Mysterious Reviews, mysteries reviewed by the Hidden Staircase Mystery Books, has published its review Final Truth by Mariah Stewart on its website. For our blog readers, it is reprinted here in its entirety.
Synopsis (from the publisher): All that stands between Lester Ray Barnes and the state of Florida’s death chamber is a judge’s signature. He is sentenced to die for the rape and murder of a young woman, his conviction hinging on two pieces of evidence: DNA testing and an eyewitness who placed him at the scene. But when the story breaks that the DNA testimony at trial had been fabricated and that the eyewitness was coerced by a cop, all hell breaks loose. In the absence of credible evidence to sustain the conviction, the court is forced to set Lester Ray free. It’s the sort of circus the media adore–until it turns into the kind of Grimm’s fairy tale the media love even more.

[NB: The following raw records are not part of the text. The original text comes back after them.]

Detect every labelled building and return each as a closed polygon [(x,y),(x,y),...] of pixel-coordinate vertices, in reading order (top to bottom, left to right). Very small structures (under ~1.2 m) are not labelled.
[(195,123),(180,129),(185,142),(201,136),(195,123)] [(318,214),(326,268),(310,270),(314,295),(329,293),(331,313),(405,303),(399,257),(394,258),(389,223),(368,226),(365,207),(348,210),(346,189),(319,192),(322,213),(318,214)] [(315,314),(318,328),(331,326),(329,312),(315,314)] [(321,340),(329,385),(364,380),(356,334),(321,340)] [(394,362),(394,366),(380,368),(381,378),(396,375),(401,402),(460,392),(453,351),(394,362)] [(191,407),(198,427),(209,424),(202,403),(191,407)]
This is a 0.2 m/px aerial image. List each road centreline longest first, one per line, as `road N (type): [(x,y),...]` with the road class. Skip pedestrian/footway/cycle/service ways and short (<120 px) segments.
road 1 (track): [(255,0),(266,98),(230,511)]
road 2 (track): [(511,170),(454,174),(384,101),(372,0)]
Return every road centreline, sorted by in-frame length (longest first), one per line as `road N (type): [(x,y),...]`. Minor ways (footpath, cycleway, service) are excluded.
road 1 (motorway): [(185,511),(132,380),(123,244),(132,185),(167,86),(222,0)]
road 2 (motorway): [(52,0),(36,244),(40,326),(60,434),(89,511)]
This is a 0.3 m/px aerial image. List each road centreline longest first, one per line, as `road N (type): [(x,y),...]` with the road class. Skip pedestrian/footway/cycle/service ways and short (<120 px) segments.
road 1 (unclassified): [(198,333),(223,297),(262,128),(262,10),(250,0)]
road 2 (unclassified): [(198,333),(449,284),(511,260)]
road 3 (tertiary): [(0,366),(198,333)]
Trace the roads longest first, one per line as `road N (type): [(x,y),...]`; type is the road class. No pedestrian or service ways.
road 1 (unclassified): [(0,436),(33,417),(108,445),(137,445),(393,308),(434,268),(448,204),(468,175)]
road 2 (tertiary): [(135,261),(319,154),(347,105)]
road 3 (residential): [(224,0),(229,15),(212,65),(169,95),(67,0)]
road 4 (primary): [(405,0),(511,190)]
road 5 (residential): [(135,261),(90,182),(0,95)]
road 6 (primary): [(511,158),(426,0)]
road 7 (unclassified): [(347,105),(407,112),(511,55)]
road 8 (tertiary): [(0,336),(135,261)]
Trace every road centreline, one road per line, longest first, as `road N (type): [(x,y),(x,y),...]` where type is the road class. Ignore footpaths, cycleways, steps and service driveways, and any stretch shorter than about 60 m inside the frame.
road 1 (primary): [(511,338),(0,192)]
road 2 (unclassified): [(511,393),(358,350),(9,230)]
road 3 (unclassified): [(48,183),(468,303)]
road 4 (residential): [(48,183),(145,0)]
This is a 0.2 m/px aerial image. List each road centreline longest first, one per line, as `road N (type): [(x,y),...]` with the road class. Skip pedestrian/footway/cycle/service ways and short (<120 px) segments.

Intrigued by the story of a young man railroaded by justice, true-crime writer Regan Landry is drawn into Lester Ray’s camp like a moth to a flame. For Regan, writing is a way to stay connected to her late literary-legend father, and her knack for detective work makes her a natural when it comes to uncovering new leads in even the murkiest mysteries.

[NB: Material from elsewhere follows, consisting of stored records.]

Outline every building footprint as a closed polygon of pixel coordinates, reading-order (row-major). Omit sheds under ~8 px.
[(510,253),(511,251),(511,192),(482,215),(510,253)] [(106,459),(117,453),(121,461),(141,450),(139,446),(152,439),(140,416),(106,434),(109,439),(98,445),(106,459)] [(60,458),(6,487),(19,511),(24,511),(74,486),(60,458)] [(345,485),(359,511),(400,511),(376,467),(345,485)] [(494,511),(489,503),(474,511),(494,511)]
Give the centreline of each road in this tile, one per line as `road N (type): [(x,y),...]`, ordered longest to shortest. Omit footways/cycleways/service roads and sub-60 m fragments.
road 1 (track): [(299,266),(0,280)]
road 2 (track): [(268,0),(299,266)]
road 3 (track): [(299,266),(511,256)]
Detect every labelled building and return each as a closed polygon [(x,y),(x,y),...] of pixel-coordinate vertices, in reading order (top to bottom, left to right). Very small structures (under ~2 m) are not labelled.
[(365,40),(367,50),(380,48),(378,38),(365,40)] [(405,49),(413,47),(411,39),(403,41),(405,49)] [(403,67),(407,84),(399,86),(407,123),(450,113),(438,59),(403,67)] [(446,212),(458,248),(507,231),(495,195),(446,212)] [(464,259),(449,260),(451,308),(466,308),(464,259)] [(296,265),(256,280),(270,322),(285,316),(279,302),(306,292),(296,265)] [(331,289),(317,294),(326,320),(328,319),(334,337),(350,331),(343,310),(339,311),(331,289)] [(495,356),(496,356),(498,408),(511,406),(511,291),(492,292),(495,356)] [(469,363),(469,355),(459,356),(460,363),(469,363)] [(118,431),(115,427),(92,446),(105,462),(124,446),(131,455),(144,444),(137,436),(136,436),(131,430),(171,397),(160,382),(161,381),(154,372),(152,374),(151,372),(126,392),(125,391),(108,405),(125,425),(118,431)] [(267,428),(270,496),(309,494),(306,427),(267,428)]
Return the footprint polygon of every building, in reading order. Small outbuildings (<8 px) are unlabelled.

Eager for the spotlight, Lester Ray willingly agrees to work with Regan on a tell-all about his experience as an innocent man on death row. But less than a week after leaving prison, he vanishes from the Sunshine State. Soon after, darkness descends on the outer banks of North Carolina as a string of women are raped and murdered in a frenzied spree. Fearing the worst, Regan, along with Special Agent Mitch Peyton and the FBI, sweeps in to confront the unspeakable: the horrifying possibility that they have helped to free a cunning monster with an insatiable appetite for death–and a ruthless determination never to be caged again.
Review: Final Truth is the 4th, final, and possibly best, book of Mariah Stewart's "Truth" series of suspense thrillers.

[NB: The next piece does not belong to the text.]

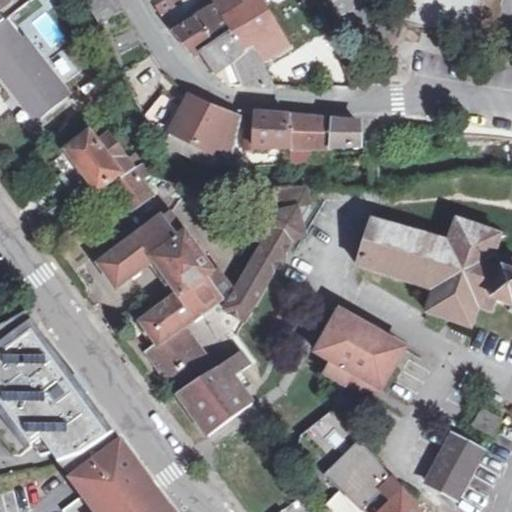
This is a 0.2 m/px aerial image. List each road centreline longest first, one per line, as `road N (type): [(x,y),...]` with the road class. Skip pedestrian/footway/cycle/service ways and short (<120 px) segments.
road 1 (residential): [(128,0),(170,63),(217,95),(511,112)]
road 2 (tertiary): [(212,511),(0,231)]
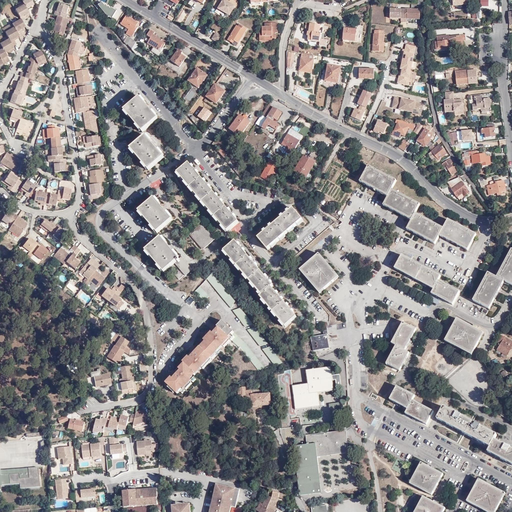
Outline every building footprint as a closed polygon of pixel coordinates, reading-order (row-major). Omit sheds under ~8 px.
[(235,7),(223,0),(223,2),(221,1),(217,8),(219,9),(218,9),(230,16),(235,7)] [(67,11),(69,4),(60,1),(59,5),(57,9),(55,8),(54,12),(57,13),(55,21),(56,21),(58,22),(55,29),(59,31),(59,32),(64,34),(70,17),(65,15),(67,11)] [(101,1),(97,8),(112,18),(116,11),(101,1)] [(24,2),(15,7),(20,16),(24,13),(25,15),(29,12),(27,8),(24,2)] [(413,19),(414,9),(405,8),(405,10),(401,9),(400,18),(407,19),(413,19)] [(400,18),(401,9),(391,9),(390,13),(390,18),(400,18)] [(182,22),(187,12),(183,10),(177,20),(182,22)] [(136,26),(138,23),(126,16),(121,24),(129,30),(126,34),(132,37),(138,27),(136,26)] [(20,29),(25,26),(22,20),(20,17),(12,22),(14,26),(19,35),(20,36),(24,34),(20,29)] [(216,21),(211,26),(218,33),(223,28),(216,21)] [(320,33),(321,24),(310,23),(311,22),(306,21),(305,28),(310,28),(309,31),(307,31),(307,35),(309,35),(308,40),(320,41),(321,33),(320,33)] [(10,28),(14,26),(12,22),(11,22),(3,27),(5,31),(9,28),(10,28)] [(276,27),(278,27),(278,23),(265,23),(265,27),(263,27),(263,31),(260,32),(260,40),(266,40),(266,38),(272,38),(276,38),(276,33),(278,33),(278,30),(276,30),(276,27)] [(234,40),(238,43),(246,31),(237,25),(228,40),(233,43),(234,40)] [(9,28),(5,31),(8,37),(13,45),(17,43),(14,38),(19,35),(14,26),(10,28),(9,28)] [(153,35),(155,31),(151,29),(147,35),(151,37),(147,43),(154,47),(151,51),(159,56),(161,53),(160,52),(166,42),(162,39),(161,40),(153,35)] [(356,42),(357,31),(344,29),(343,40),(356,42)] [(374,34),(373,44),(376,45),(375,51),(383,52),(384,46),(382,46),(383,42),(384,42),(385,35),(384,35),(384,31),(375,30),(375,34),(374,34)] [(219,43),(223,36),(216,32),(212,39),(219,43)] [(465,35),(449,37),(445,38),(445,36),(437,37),(438,42),(440,42),(440,47),(449,46),(449,49),(459,48),(459,46),(464,45),(463,40),(465,40),(465,35)] [(13,45),(8,37),(0,42),(0,57),(1,59),(4,57),(7,55),(6,52),(14,46),(13,45)] [(130,37),(127,42),(132,48),(136,42),(136,41),(130,37)] [(68,53),(70,69),(82,67),(79,53),(80,51),(83,42),(83,41),(72,39),(68,53)] [(136,42),(132,48),(136,53),(138,50),(138,49),(140,46),(141,45),(136,42)] [(437,50),(449,49),(449,46),(440,47),(440,42),(438,42),(436,43),(437,50)] [(412,53),(414,46),(406,44),(405,49),(404,55),(402,55),(401,58),(413,61),(414,54),(412,53)] [(7,55),(16,50),(14,46),(6,52),(7,55)] [(32,53),(29,58),(32,60),(38,65),(46,60),(40,49),(32,53)] [(182,54),(183,52),(179,49),(171,61),(179,67),(186,57),(182,54)] [(312,73),(315,55),(302,53),(300,71),(312,73)] [(410,71),(413,61),(401,58),(400,62),(402,63),(404,63),(403,69),(410,71)] [(20,74),(21,75),(29,78),(34,79),(35,75),(33,74),(36,68),(38,65),(32,60),(30,65),(28,65),(26,70),(22,69),(20,74)] [(337,83),(340,67),(328,65),(325,80),(337,83)] [(208,75),(197,68),(189,81),(198,88),(208,75)] [(90,69),(76,70),(78,82),(81,82),(81,86),(77,86),(78,95),(89,93),(88,85),(87,81),(91,81),(90,69)] [(412,71),(410,71),(403,69),(401,75),(400,75),(398,82),(408,85),(410,78),(412,71)] [(359,80),(374,80),(374,70),(359,70),(359,80)] [(473,84),(472,70),(456,71),(457,85),(473,84)] [(12,92),(10,99),(21,103),(23,96),(24,97),(26,92),(25,91),(29,78),(21,75),(18,80),(16,88),(15,88),(12,92)] [(216,104),(225,91),(215,84),(206,96),(216,104)] [(363,90),(355,108),(364,112),(372,94),(363,90)] [(452,91),(445,92),(445,100),(443,101),(444,112),(454,111),(454,114),(463,114),(462,99),(457,100),(457,103),(453,104),(453,100),(452,91)] [(93,93),(74,97),(75,104),(78,103),(79,108),(83,107),(95,105),(93,93)] [(414,102),(414,101),(395,96),(394,101),(396,101),(394,108),(413,112),(413,113),(419,114),(422,104),(418,103),(414,102)] [(481,109),(491,108),(490,98),(483,99),(482,96),(475,96),(475,101),(478,101),(478,104),(474,105),(474,106),(475,111),(478,111),(478,109),(481,109)] [(148,106),(140,97),(125,110),(143,131),(159,118),(148,106)] [(283,112),(270,104),(263,114),(269,117),(263,126),(275,134),(282,124),(274,119),(275,118),(278,119),(283,112)] [(28,123),(29,120),(21,117),(23,110),(13,107),(9,117),(15,119),(13,124),(17,126),(16,130),(19,131),(19,130),(22,131),(28,133),(31,124),(28,123)] [(354,108),(350,117),(360,121),(364,112),(354,108)] [(84,111),(86,125),(99,130),(95,109),(84,111)] [(190,118),(200,129),(203,127),(193,115),(190,118)] [(240,137),(250,123),(240,115),(230,129),(240,137)] [(397,120),(395,123),(397,123),(392,135),(400,139),(402,135),(404,136),(408,129),(412,131),(415,126),(409,123),(409,124),(404,121),(397,120)] [(384,134),(388,125),(378,121),(374,131),(379,133),(379,132),(384,134)] [(51,146),(61,145),(60,130),(58,131),(57,124),(55,124),(55,122),(48,122),(48,126),(46,126),(47,135),(50,134),(51,146)] [(495,137),(493,124),(487,125),(488,128),(481,129),(481,134),(484,134),(485,138),(495,137)] [(430,132),(433,128),(418,125),(416,128),(417,128),(414,133),(417,135),(422,128),(425,129),(418,141),(425,146),(433,135),(430,132)] [(473,141),(472,130),(461,131),(462,142),(473,141)] [(458,139),(456,131),(449,133),(448,131),(446,131),(449,142),(450,142),(451,146),(455,145),(454,140),(458,139)] [(294,149),(300,139),(288,132),(282,142),(287,145),(285,149),(292,153),(294,150),(294,149)] [(154,144),(146,135),(131,148),(149,170),(164,156),(154,144)] [(85,136),(82,136),(83,144),(85,144),(85,147),(100,145),(100,144),(102,144),(101,137),(98,137),(98,136),(86,137),(85,136)] [(431,143),(433,145),(440,138),(438,136),(431,143)] [(435,147),(441,141),(440,138),(433,145),(435,147)] [(62,149),(62,145),(61,145),(51,146),(51,152),(47,152),(48,157),(52,156),(53,160),(54,169),(65,168),(63,159),(66,159),(66,155),(63,155),(62,149)] [(447,153),(440,145),(430,153),(437,162),(447,153)] [(221,149),(218,151),(223,158),(227,155),(221,149)] [(491,164),(489,155),(485,156),(485,153),(477,154),(477,150),(464,152),(464,156),(465,156),(466,160),(471,160),(471,155),(472,155),(473,163),(481,163),(481,166),(491,164)] [(20,159),(7,151),(2,160),(12,167),(14,165),(18,168),(21,163),(18,161),(20,159)] [(101,151),(87,153),(88,157),(90,157),(91,163),(103,162),(101,151)] [(275,159),(277,156),(273,154),(270,159),(271,159),(261,177),(271,182),(279,166),(277,166),(280,162),(275,159)] [(304,179),(314,161),(304,156),(295,172),(300,175),(299,176),(304,179)] [(458,172),(450,159),(442,164),(445,168),(446,167),(452,176),(458,172)] [(317,163),(314,161),(304,179),(306,180),(307,179),(309,181),(314,172),(312,171),(317,163)] [(194,169),(189,163),(178,172),(228,231),(239,221),(231,212),(218,197),(205,182),(194,169)] [(406,229),(413,233),(420,237),(428,241),(435,245),(439,236),(446,240),(453,244),(460,247),(467,251),(476,235),(448,220),(443,229),(415,213),(420,204),(392,189),(396,181),(369,166),(360,182),(367,186),(374,189),(381,193),(388,197),(383,206),(390,209),(397,213),(404,217),(411,220),(406,229)] [(104,167),(90,169),(91,175),(90,175),(91,182),(101,181),(104,181),(106,180),(104,167)] [(22,180),(23,179),(20,176),(12,170),(5,179),(11,184),(8,188),(10,189),(12,186),(17,189),(22,180)] [(471,191),(461,177),(447,183),(458,199),(471,191)] [(37,185),(28,179),(23,186),(28,189),(27,192),(25,194),(29,197),(37,185)] [(91,182),(87,183),(88,188),(90,188),(91,194),(102,192),(101,181),(91,182)] [(104,181),(101,181),(102,192),(92,194),(92,197),(102,196),(105,192),(105,191),(104,181)] [(506,192),(504,181),(495,182),(494,181),(491,182),(490,183),(490,185),(486,186),(489,196),(497,194),(497,196),(502,195),(501,193),(506,192)] [(58,191),(48,189),(48,191),(46,202),(58,203),(59,198),(63,198),(64,196),(71,197),(72,187),(64,186),(63,190),(58,189),(58,191)] [(46,202),(48,191),(37,189),(35,198),(41,199),(40,202),(46,203),(46,202)] [(163,208),(155,198),(139,211),(157,232),(173,219),(163,208)] [(303,220),(293,208),(285,215),(269,228),(258,238),(268,250),(303,220)] [(15,213),(10,209),(3,218),(10,222),(12,220),(14,222),(20,215),(16,212),(15,213)] [(23,217),(20,215),(14,222),(11,227),(21,234),(29,223),(26,221),(21,218),(23,217)] [(54,229),(56,227),(46,219),(41,226),(47,231),(48,230),(52,232),(54,229)] [(196,236),(206,247),(215,238),(203,223),(190,234),(193,237),(196,236)] [(60,228),(57,225),(56,227),(54,229),(56,231),(53,235),(60,240),(67,232),(60,227),(60,228)] [(34,252),(42,243),(38,241),(37,242),(33,238),(31,236),(24,244),(30,249),(27,251),(32,255),(34,252)] [(203,249),(206,247),(196,236),(193,237),(203,249)] [(164,271),(174,262),(180,258),(170,247),(161,237),(146,250),(164,271)] [(224,250),(262,296),(260,297),(285,326),(296,317),(288,308),(276,293),(271,288),(273,286),(265,276),(252,261),(240,247),(235,241),(224,250)] [(45,247),(47,245),(43,242),(42,243),(34,252),(42,259),(49,251),(45,247)] [(67,252),(61,247),(54,256),(63,263),(65,261),(77,246),(74,244),(67,252)] [(81,249),(77,246),(65,261),(74,268),(80,261),(74,257),(81,249)] [(511,249),(496,278),(488,273),(473,301),(489,309),(492,302),(496,295),(500,288),(504,281),(511,285),(511,249)] [(308,263),(300,271),(319,294),(338,277),(328,266),(319,254),(308,263)] [(101,262),(93,255),(81,270),(99,283),(106,275),(97,267),(101,262)] [(180,258),(174,262),(185,275),(192,268),(182,256),(180,258)] [(402,256),(395,269),(404,274),(414,279),(424,284),(433,290),(431,294),(442,300),(452,305),(459,292),(438,281),(440,276),(402,256)] [(183,276),(179,271),(174,274),(178,279),(183,276)] [(224,299),(224,300),(229,294),(213,274),(208,279),(213,282),(212,284),(215,285),(215,287),(217,288),(217,290),(219,291),(219,293),(222,295),(222,296),(225,298),(224,299)] [(116,290),(119,287),(122,290),(126,285),(122,282),(120,285),(117,283),(113,288),(116,290)] [(120,293),(116,290),(115,292),(108,287),(104,293),(122,305),(127,299),(124,297),(125,297),(120,293)] [(201,287),(196,292),(204,301),(210,297),(201,287)] [(229,294),(224,300),(227,301),(226,302),(229,304),(228,305),(232,307),(235,302),(229,294)] [(253,325),(241,309),(234,311),(235,314),(237,314),(237,317),(239,317),(240,321),(241,320),(242,324),(243,324),(244,327),(253,325)] [(471,355),(483,333),(457,319),(451,330),(445,341),(471,355)] [(194,377),(230,339),(235,334),(222,322),(217,327),(220,330),(215,334),(214,333),(211,336),(210,334),(204,341),(206,342),(200,348),(202,349),(196,355),(195,356),(194,355),(190,359),(188,360),(187,359),(183,363),(184,364),(179,369),(181,371),(177,375),(179,376),(174,381),(171,378),(166,383),(178,394),(180,392),(183,389),(184,390),(192,382),(191,380),(194,377)] [(416,330),(403,323),(397,333),(391,344),(396,346),(391,355),(386,364),(400,371),(405,362),(409,353),(405,351),(411,339),(416,330)] [(220,330),(217,327),(215,329),(210,334),(211,336),(214,333),(215,334),(220,330)] [(268,344),(255,328),(248,330),(250,334),(251,333),(252,337),(253,337),(254,340),(256,340),(257,343),(259,343),(259,347),(268,344)] [(311,338),(314,351),(329,348),(327,335),(328,335),(327,330),(323,331),(324,336),(311,338)] [(122,334),(116,343),(126,349),(131,352),(133,348),(129,345),(132,340),(122,334)] [(247,345),(235,334),(230,339),(239,348),(240,347),(259,373),(265,368),(258,360),(247,345)] [(511,341),(506,337),(498,350),(507,356),(511,348),(511,341)] [(117,364),(117,363),(121,357),(126,349),(116,343),(106,357),(117,364)] [(273,362),(274,366),(282,364),(270,347),(264,349),(264,353),(266,353),(267,356),(268,356),(269,360),(271,359),(271,363),(273,362)] [(202,349),(200,348),(198,350),(194,355),(195,356),(196,355),(202,349)] [(130,365),(116,368),(117,375),(120,374),(121,379),(118,380),(119,383),(133,381),(133,377),(131,377),(131,372),(130,365)] [(335,391),(335,382),(334,377),(333,368),(308,371),(309,383),(294,385),(297,410),(321,406),(320,393),(335,391)] [(175,373),(171,378),(174,381),(179,376),(177,375),(181,371),(179,369),(175,373)] [(108,373),(92,376),(95,387),(109,384),(108,373)] [(134,384),(133,381),(119,383),(120,391),(121,391),(121,394),(132,393),(132,391),(136,390),(135,384),(134,384)] [(241,387),(238,390),(238,399),(251,399),(252,406),(270,406),(270,394),(252,394),(251,390),(246,390),(246,388),(241,387)] [(397,387),(390,400),(399,405),(407,409),(405,414),(416,419),(426,425),(433,412),(412,401),(415,396),(397,387)] [(477,440),(490,447),(494,440),(496,435),(443,407),(437,419),(450,426),(463,433),(477,440)] [(144,409),(135,411),(135,414),(131,413),(130,422),(133,422),(132,428),(147,425),(144,409)] [(511,413),(504,409),(500,416),(511,422),(511,421),(511,413)] [(67,414),(57,418),(60,424),(69,420),(67,414)] [(110,418),(106,418),(104,427),(108,427),(108,428),(112,429),(117,430),(117,428),(118,429),(119,425),(127,426),(129,416),(121,415),(121,418),(120,418),(111,416),(110,418)] [(104,427),(106,418),(102,417),(101,418),(100,418),(99,419),(95,419),(93,432),(98,433),(98,432),(103,433),(104,430),(104,427)] [(74,427),(73,431),(83,433),(85,422),(70,420),(68,426),(74,427)] [(307,435),(307,444),(316,444),(318,457),(350,453),(347,430),(307,435)] [(111,455),(123,454),(123,452),(127,451),(127,444),(119,445),(118,436),(110,437),(111,455)] [(81,445),(83,458),(92,457),(92,458),(101,457),(100,445),(105,445),(105,438),(98,438),(99,443),(81,445)] [(152,440),(136,441),(138,456),(146,455),(146,452),(153,451),(152,440)] [(511,449),(494,440),(490,447),(487,452),(502,460),(511,465),(511,449)] [(316,444),(307,444),(294,446),(300,496),(322,493),(318,457),(316,444)] [(70,447),(57,448),(58,459),(63,459),(63,466),(73,464),(71,449),(71,447),(70,447)] [(125,459),(113,459),(114,469),(125,469),(125,459)] [(432,469),(421,463),(410,484),(432,495),(443,474),(432,469)] [(0,490),(0,491),(0,489),(0,485),(18,484),(18,489),(38,487),(37,467),(26,468),(26,473),(0,474),(0,490)] [(473,490),(466,502),(485,511),(495,511),(505,493),(492,486),(478,479),(473,490)] [(67,485),(54,486),(56,501),(68,500),(67,485)] [(230,511),(232,507),(236,508),(240,490),(218,485),(217,489),(215,489),(210,511),(190,511),(190,506),(176,502),(177,505),(172,505),(172,511),(230,511)] [(93,490),(73,492),(75,505),(80,504),(80,500),(94,499),(93,490)] [(157,491),(123,491),(124,508),(158,506),(157,491)] [(283,494),(274,491),(272,497),(267,497),(262,508),(258,506),(257,508),(256,509),(256,510),(259,511),(274,511),(278,497),(286,499),(286,497),(286,495),(283,494)] [(434,502),(423,497),(414,511),(442,511),(445,508),(434,502)]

The premise of this book is all the more chilling because it is so plausible. Stewart has crafted a remarkable traditional whodunit-style mystery together with a topical thought-provoking study on capital punishment. Regardless of which side you may take on the subject (and Stewart is careful not to take sides), Final Truth is not likely to change your mind but it will probably make an interesting topic of conversation among good friends — ones that can agree to disagree with you.
Though Final Truth is part of a series, it stands alone on its own merits. Some characters have previously appeared in earlier books, but it is not necessary to have read these books to fully appreciate the complexity that Stewart has imparted to them. Stewart should consider bringing one or more of them back in another series, they are that interesting.
Finally, the subplot involving the mystery of Eddie Kroll neatly ties together this series that began with Cold Truth.
Final Truth should be on your summer reading list, and is highly recommended.
Special thanks to Book Trends for providing the ARC of Final Truth for this review.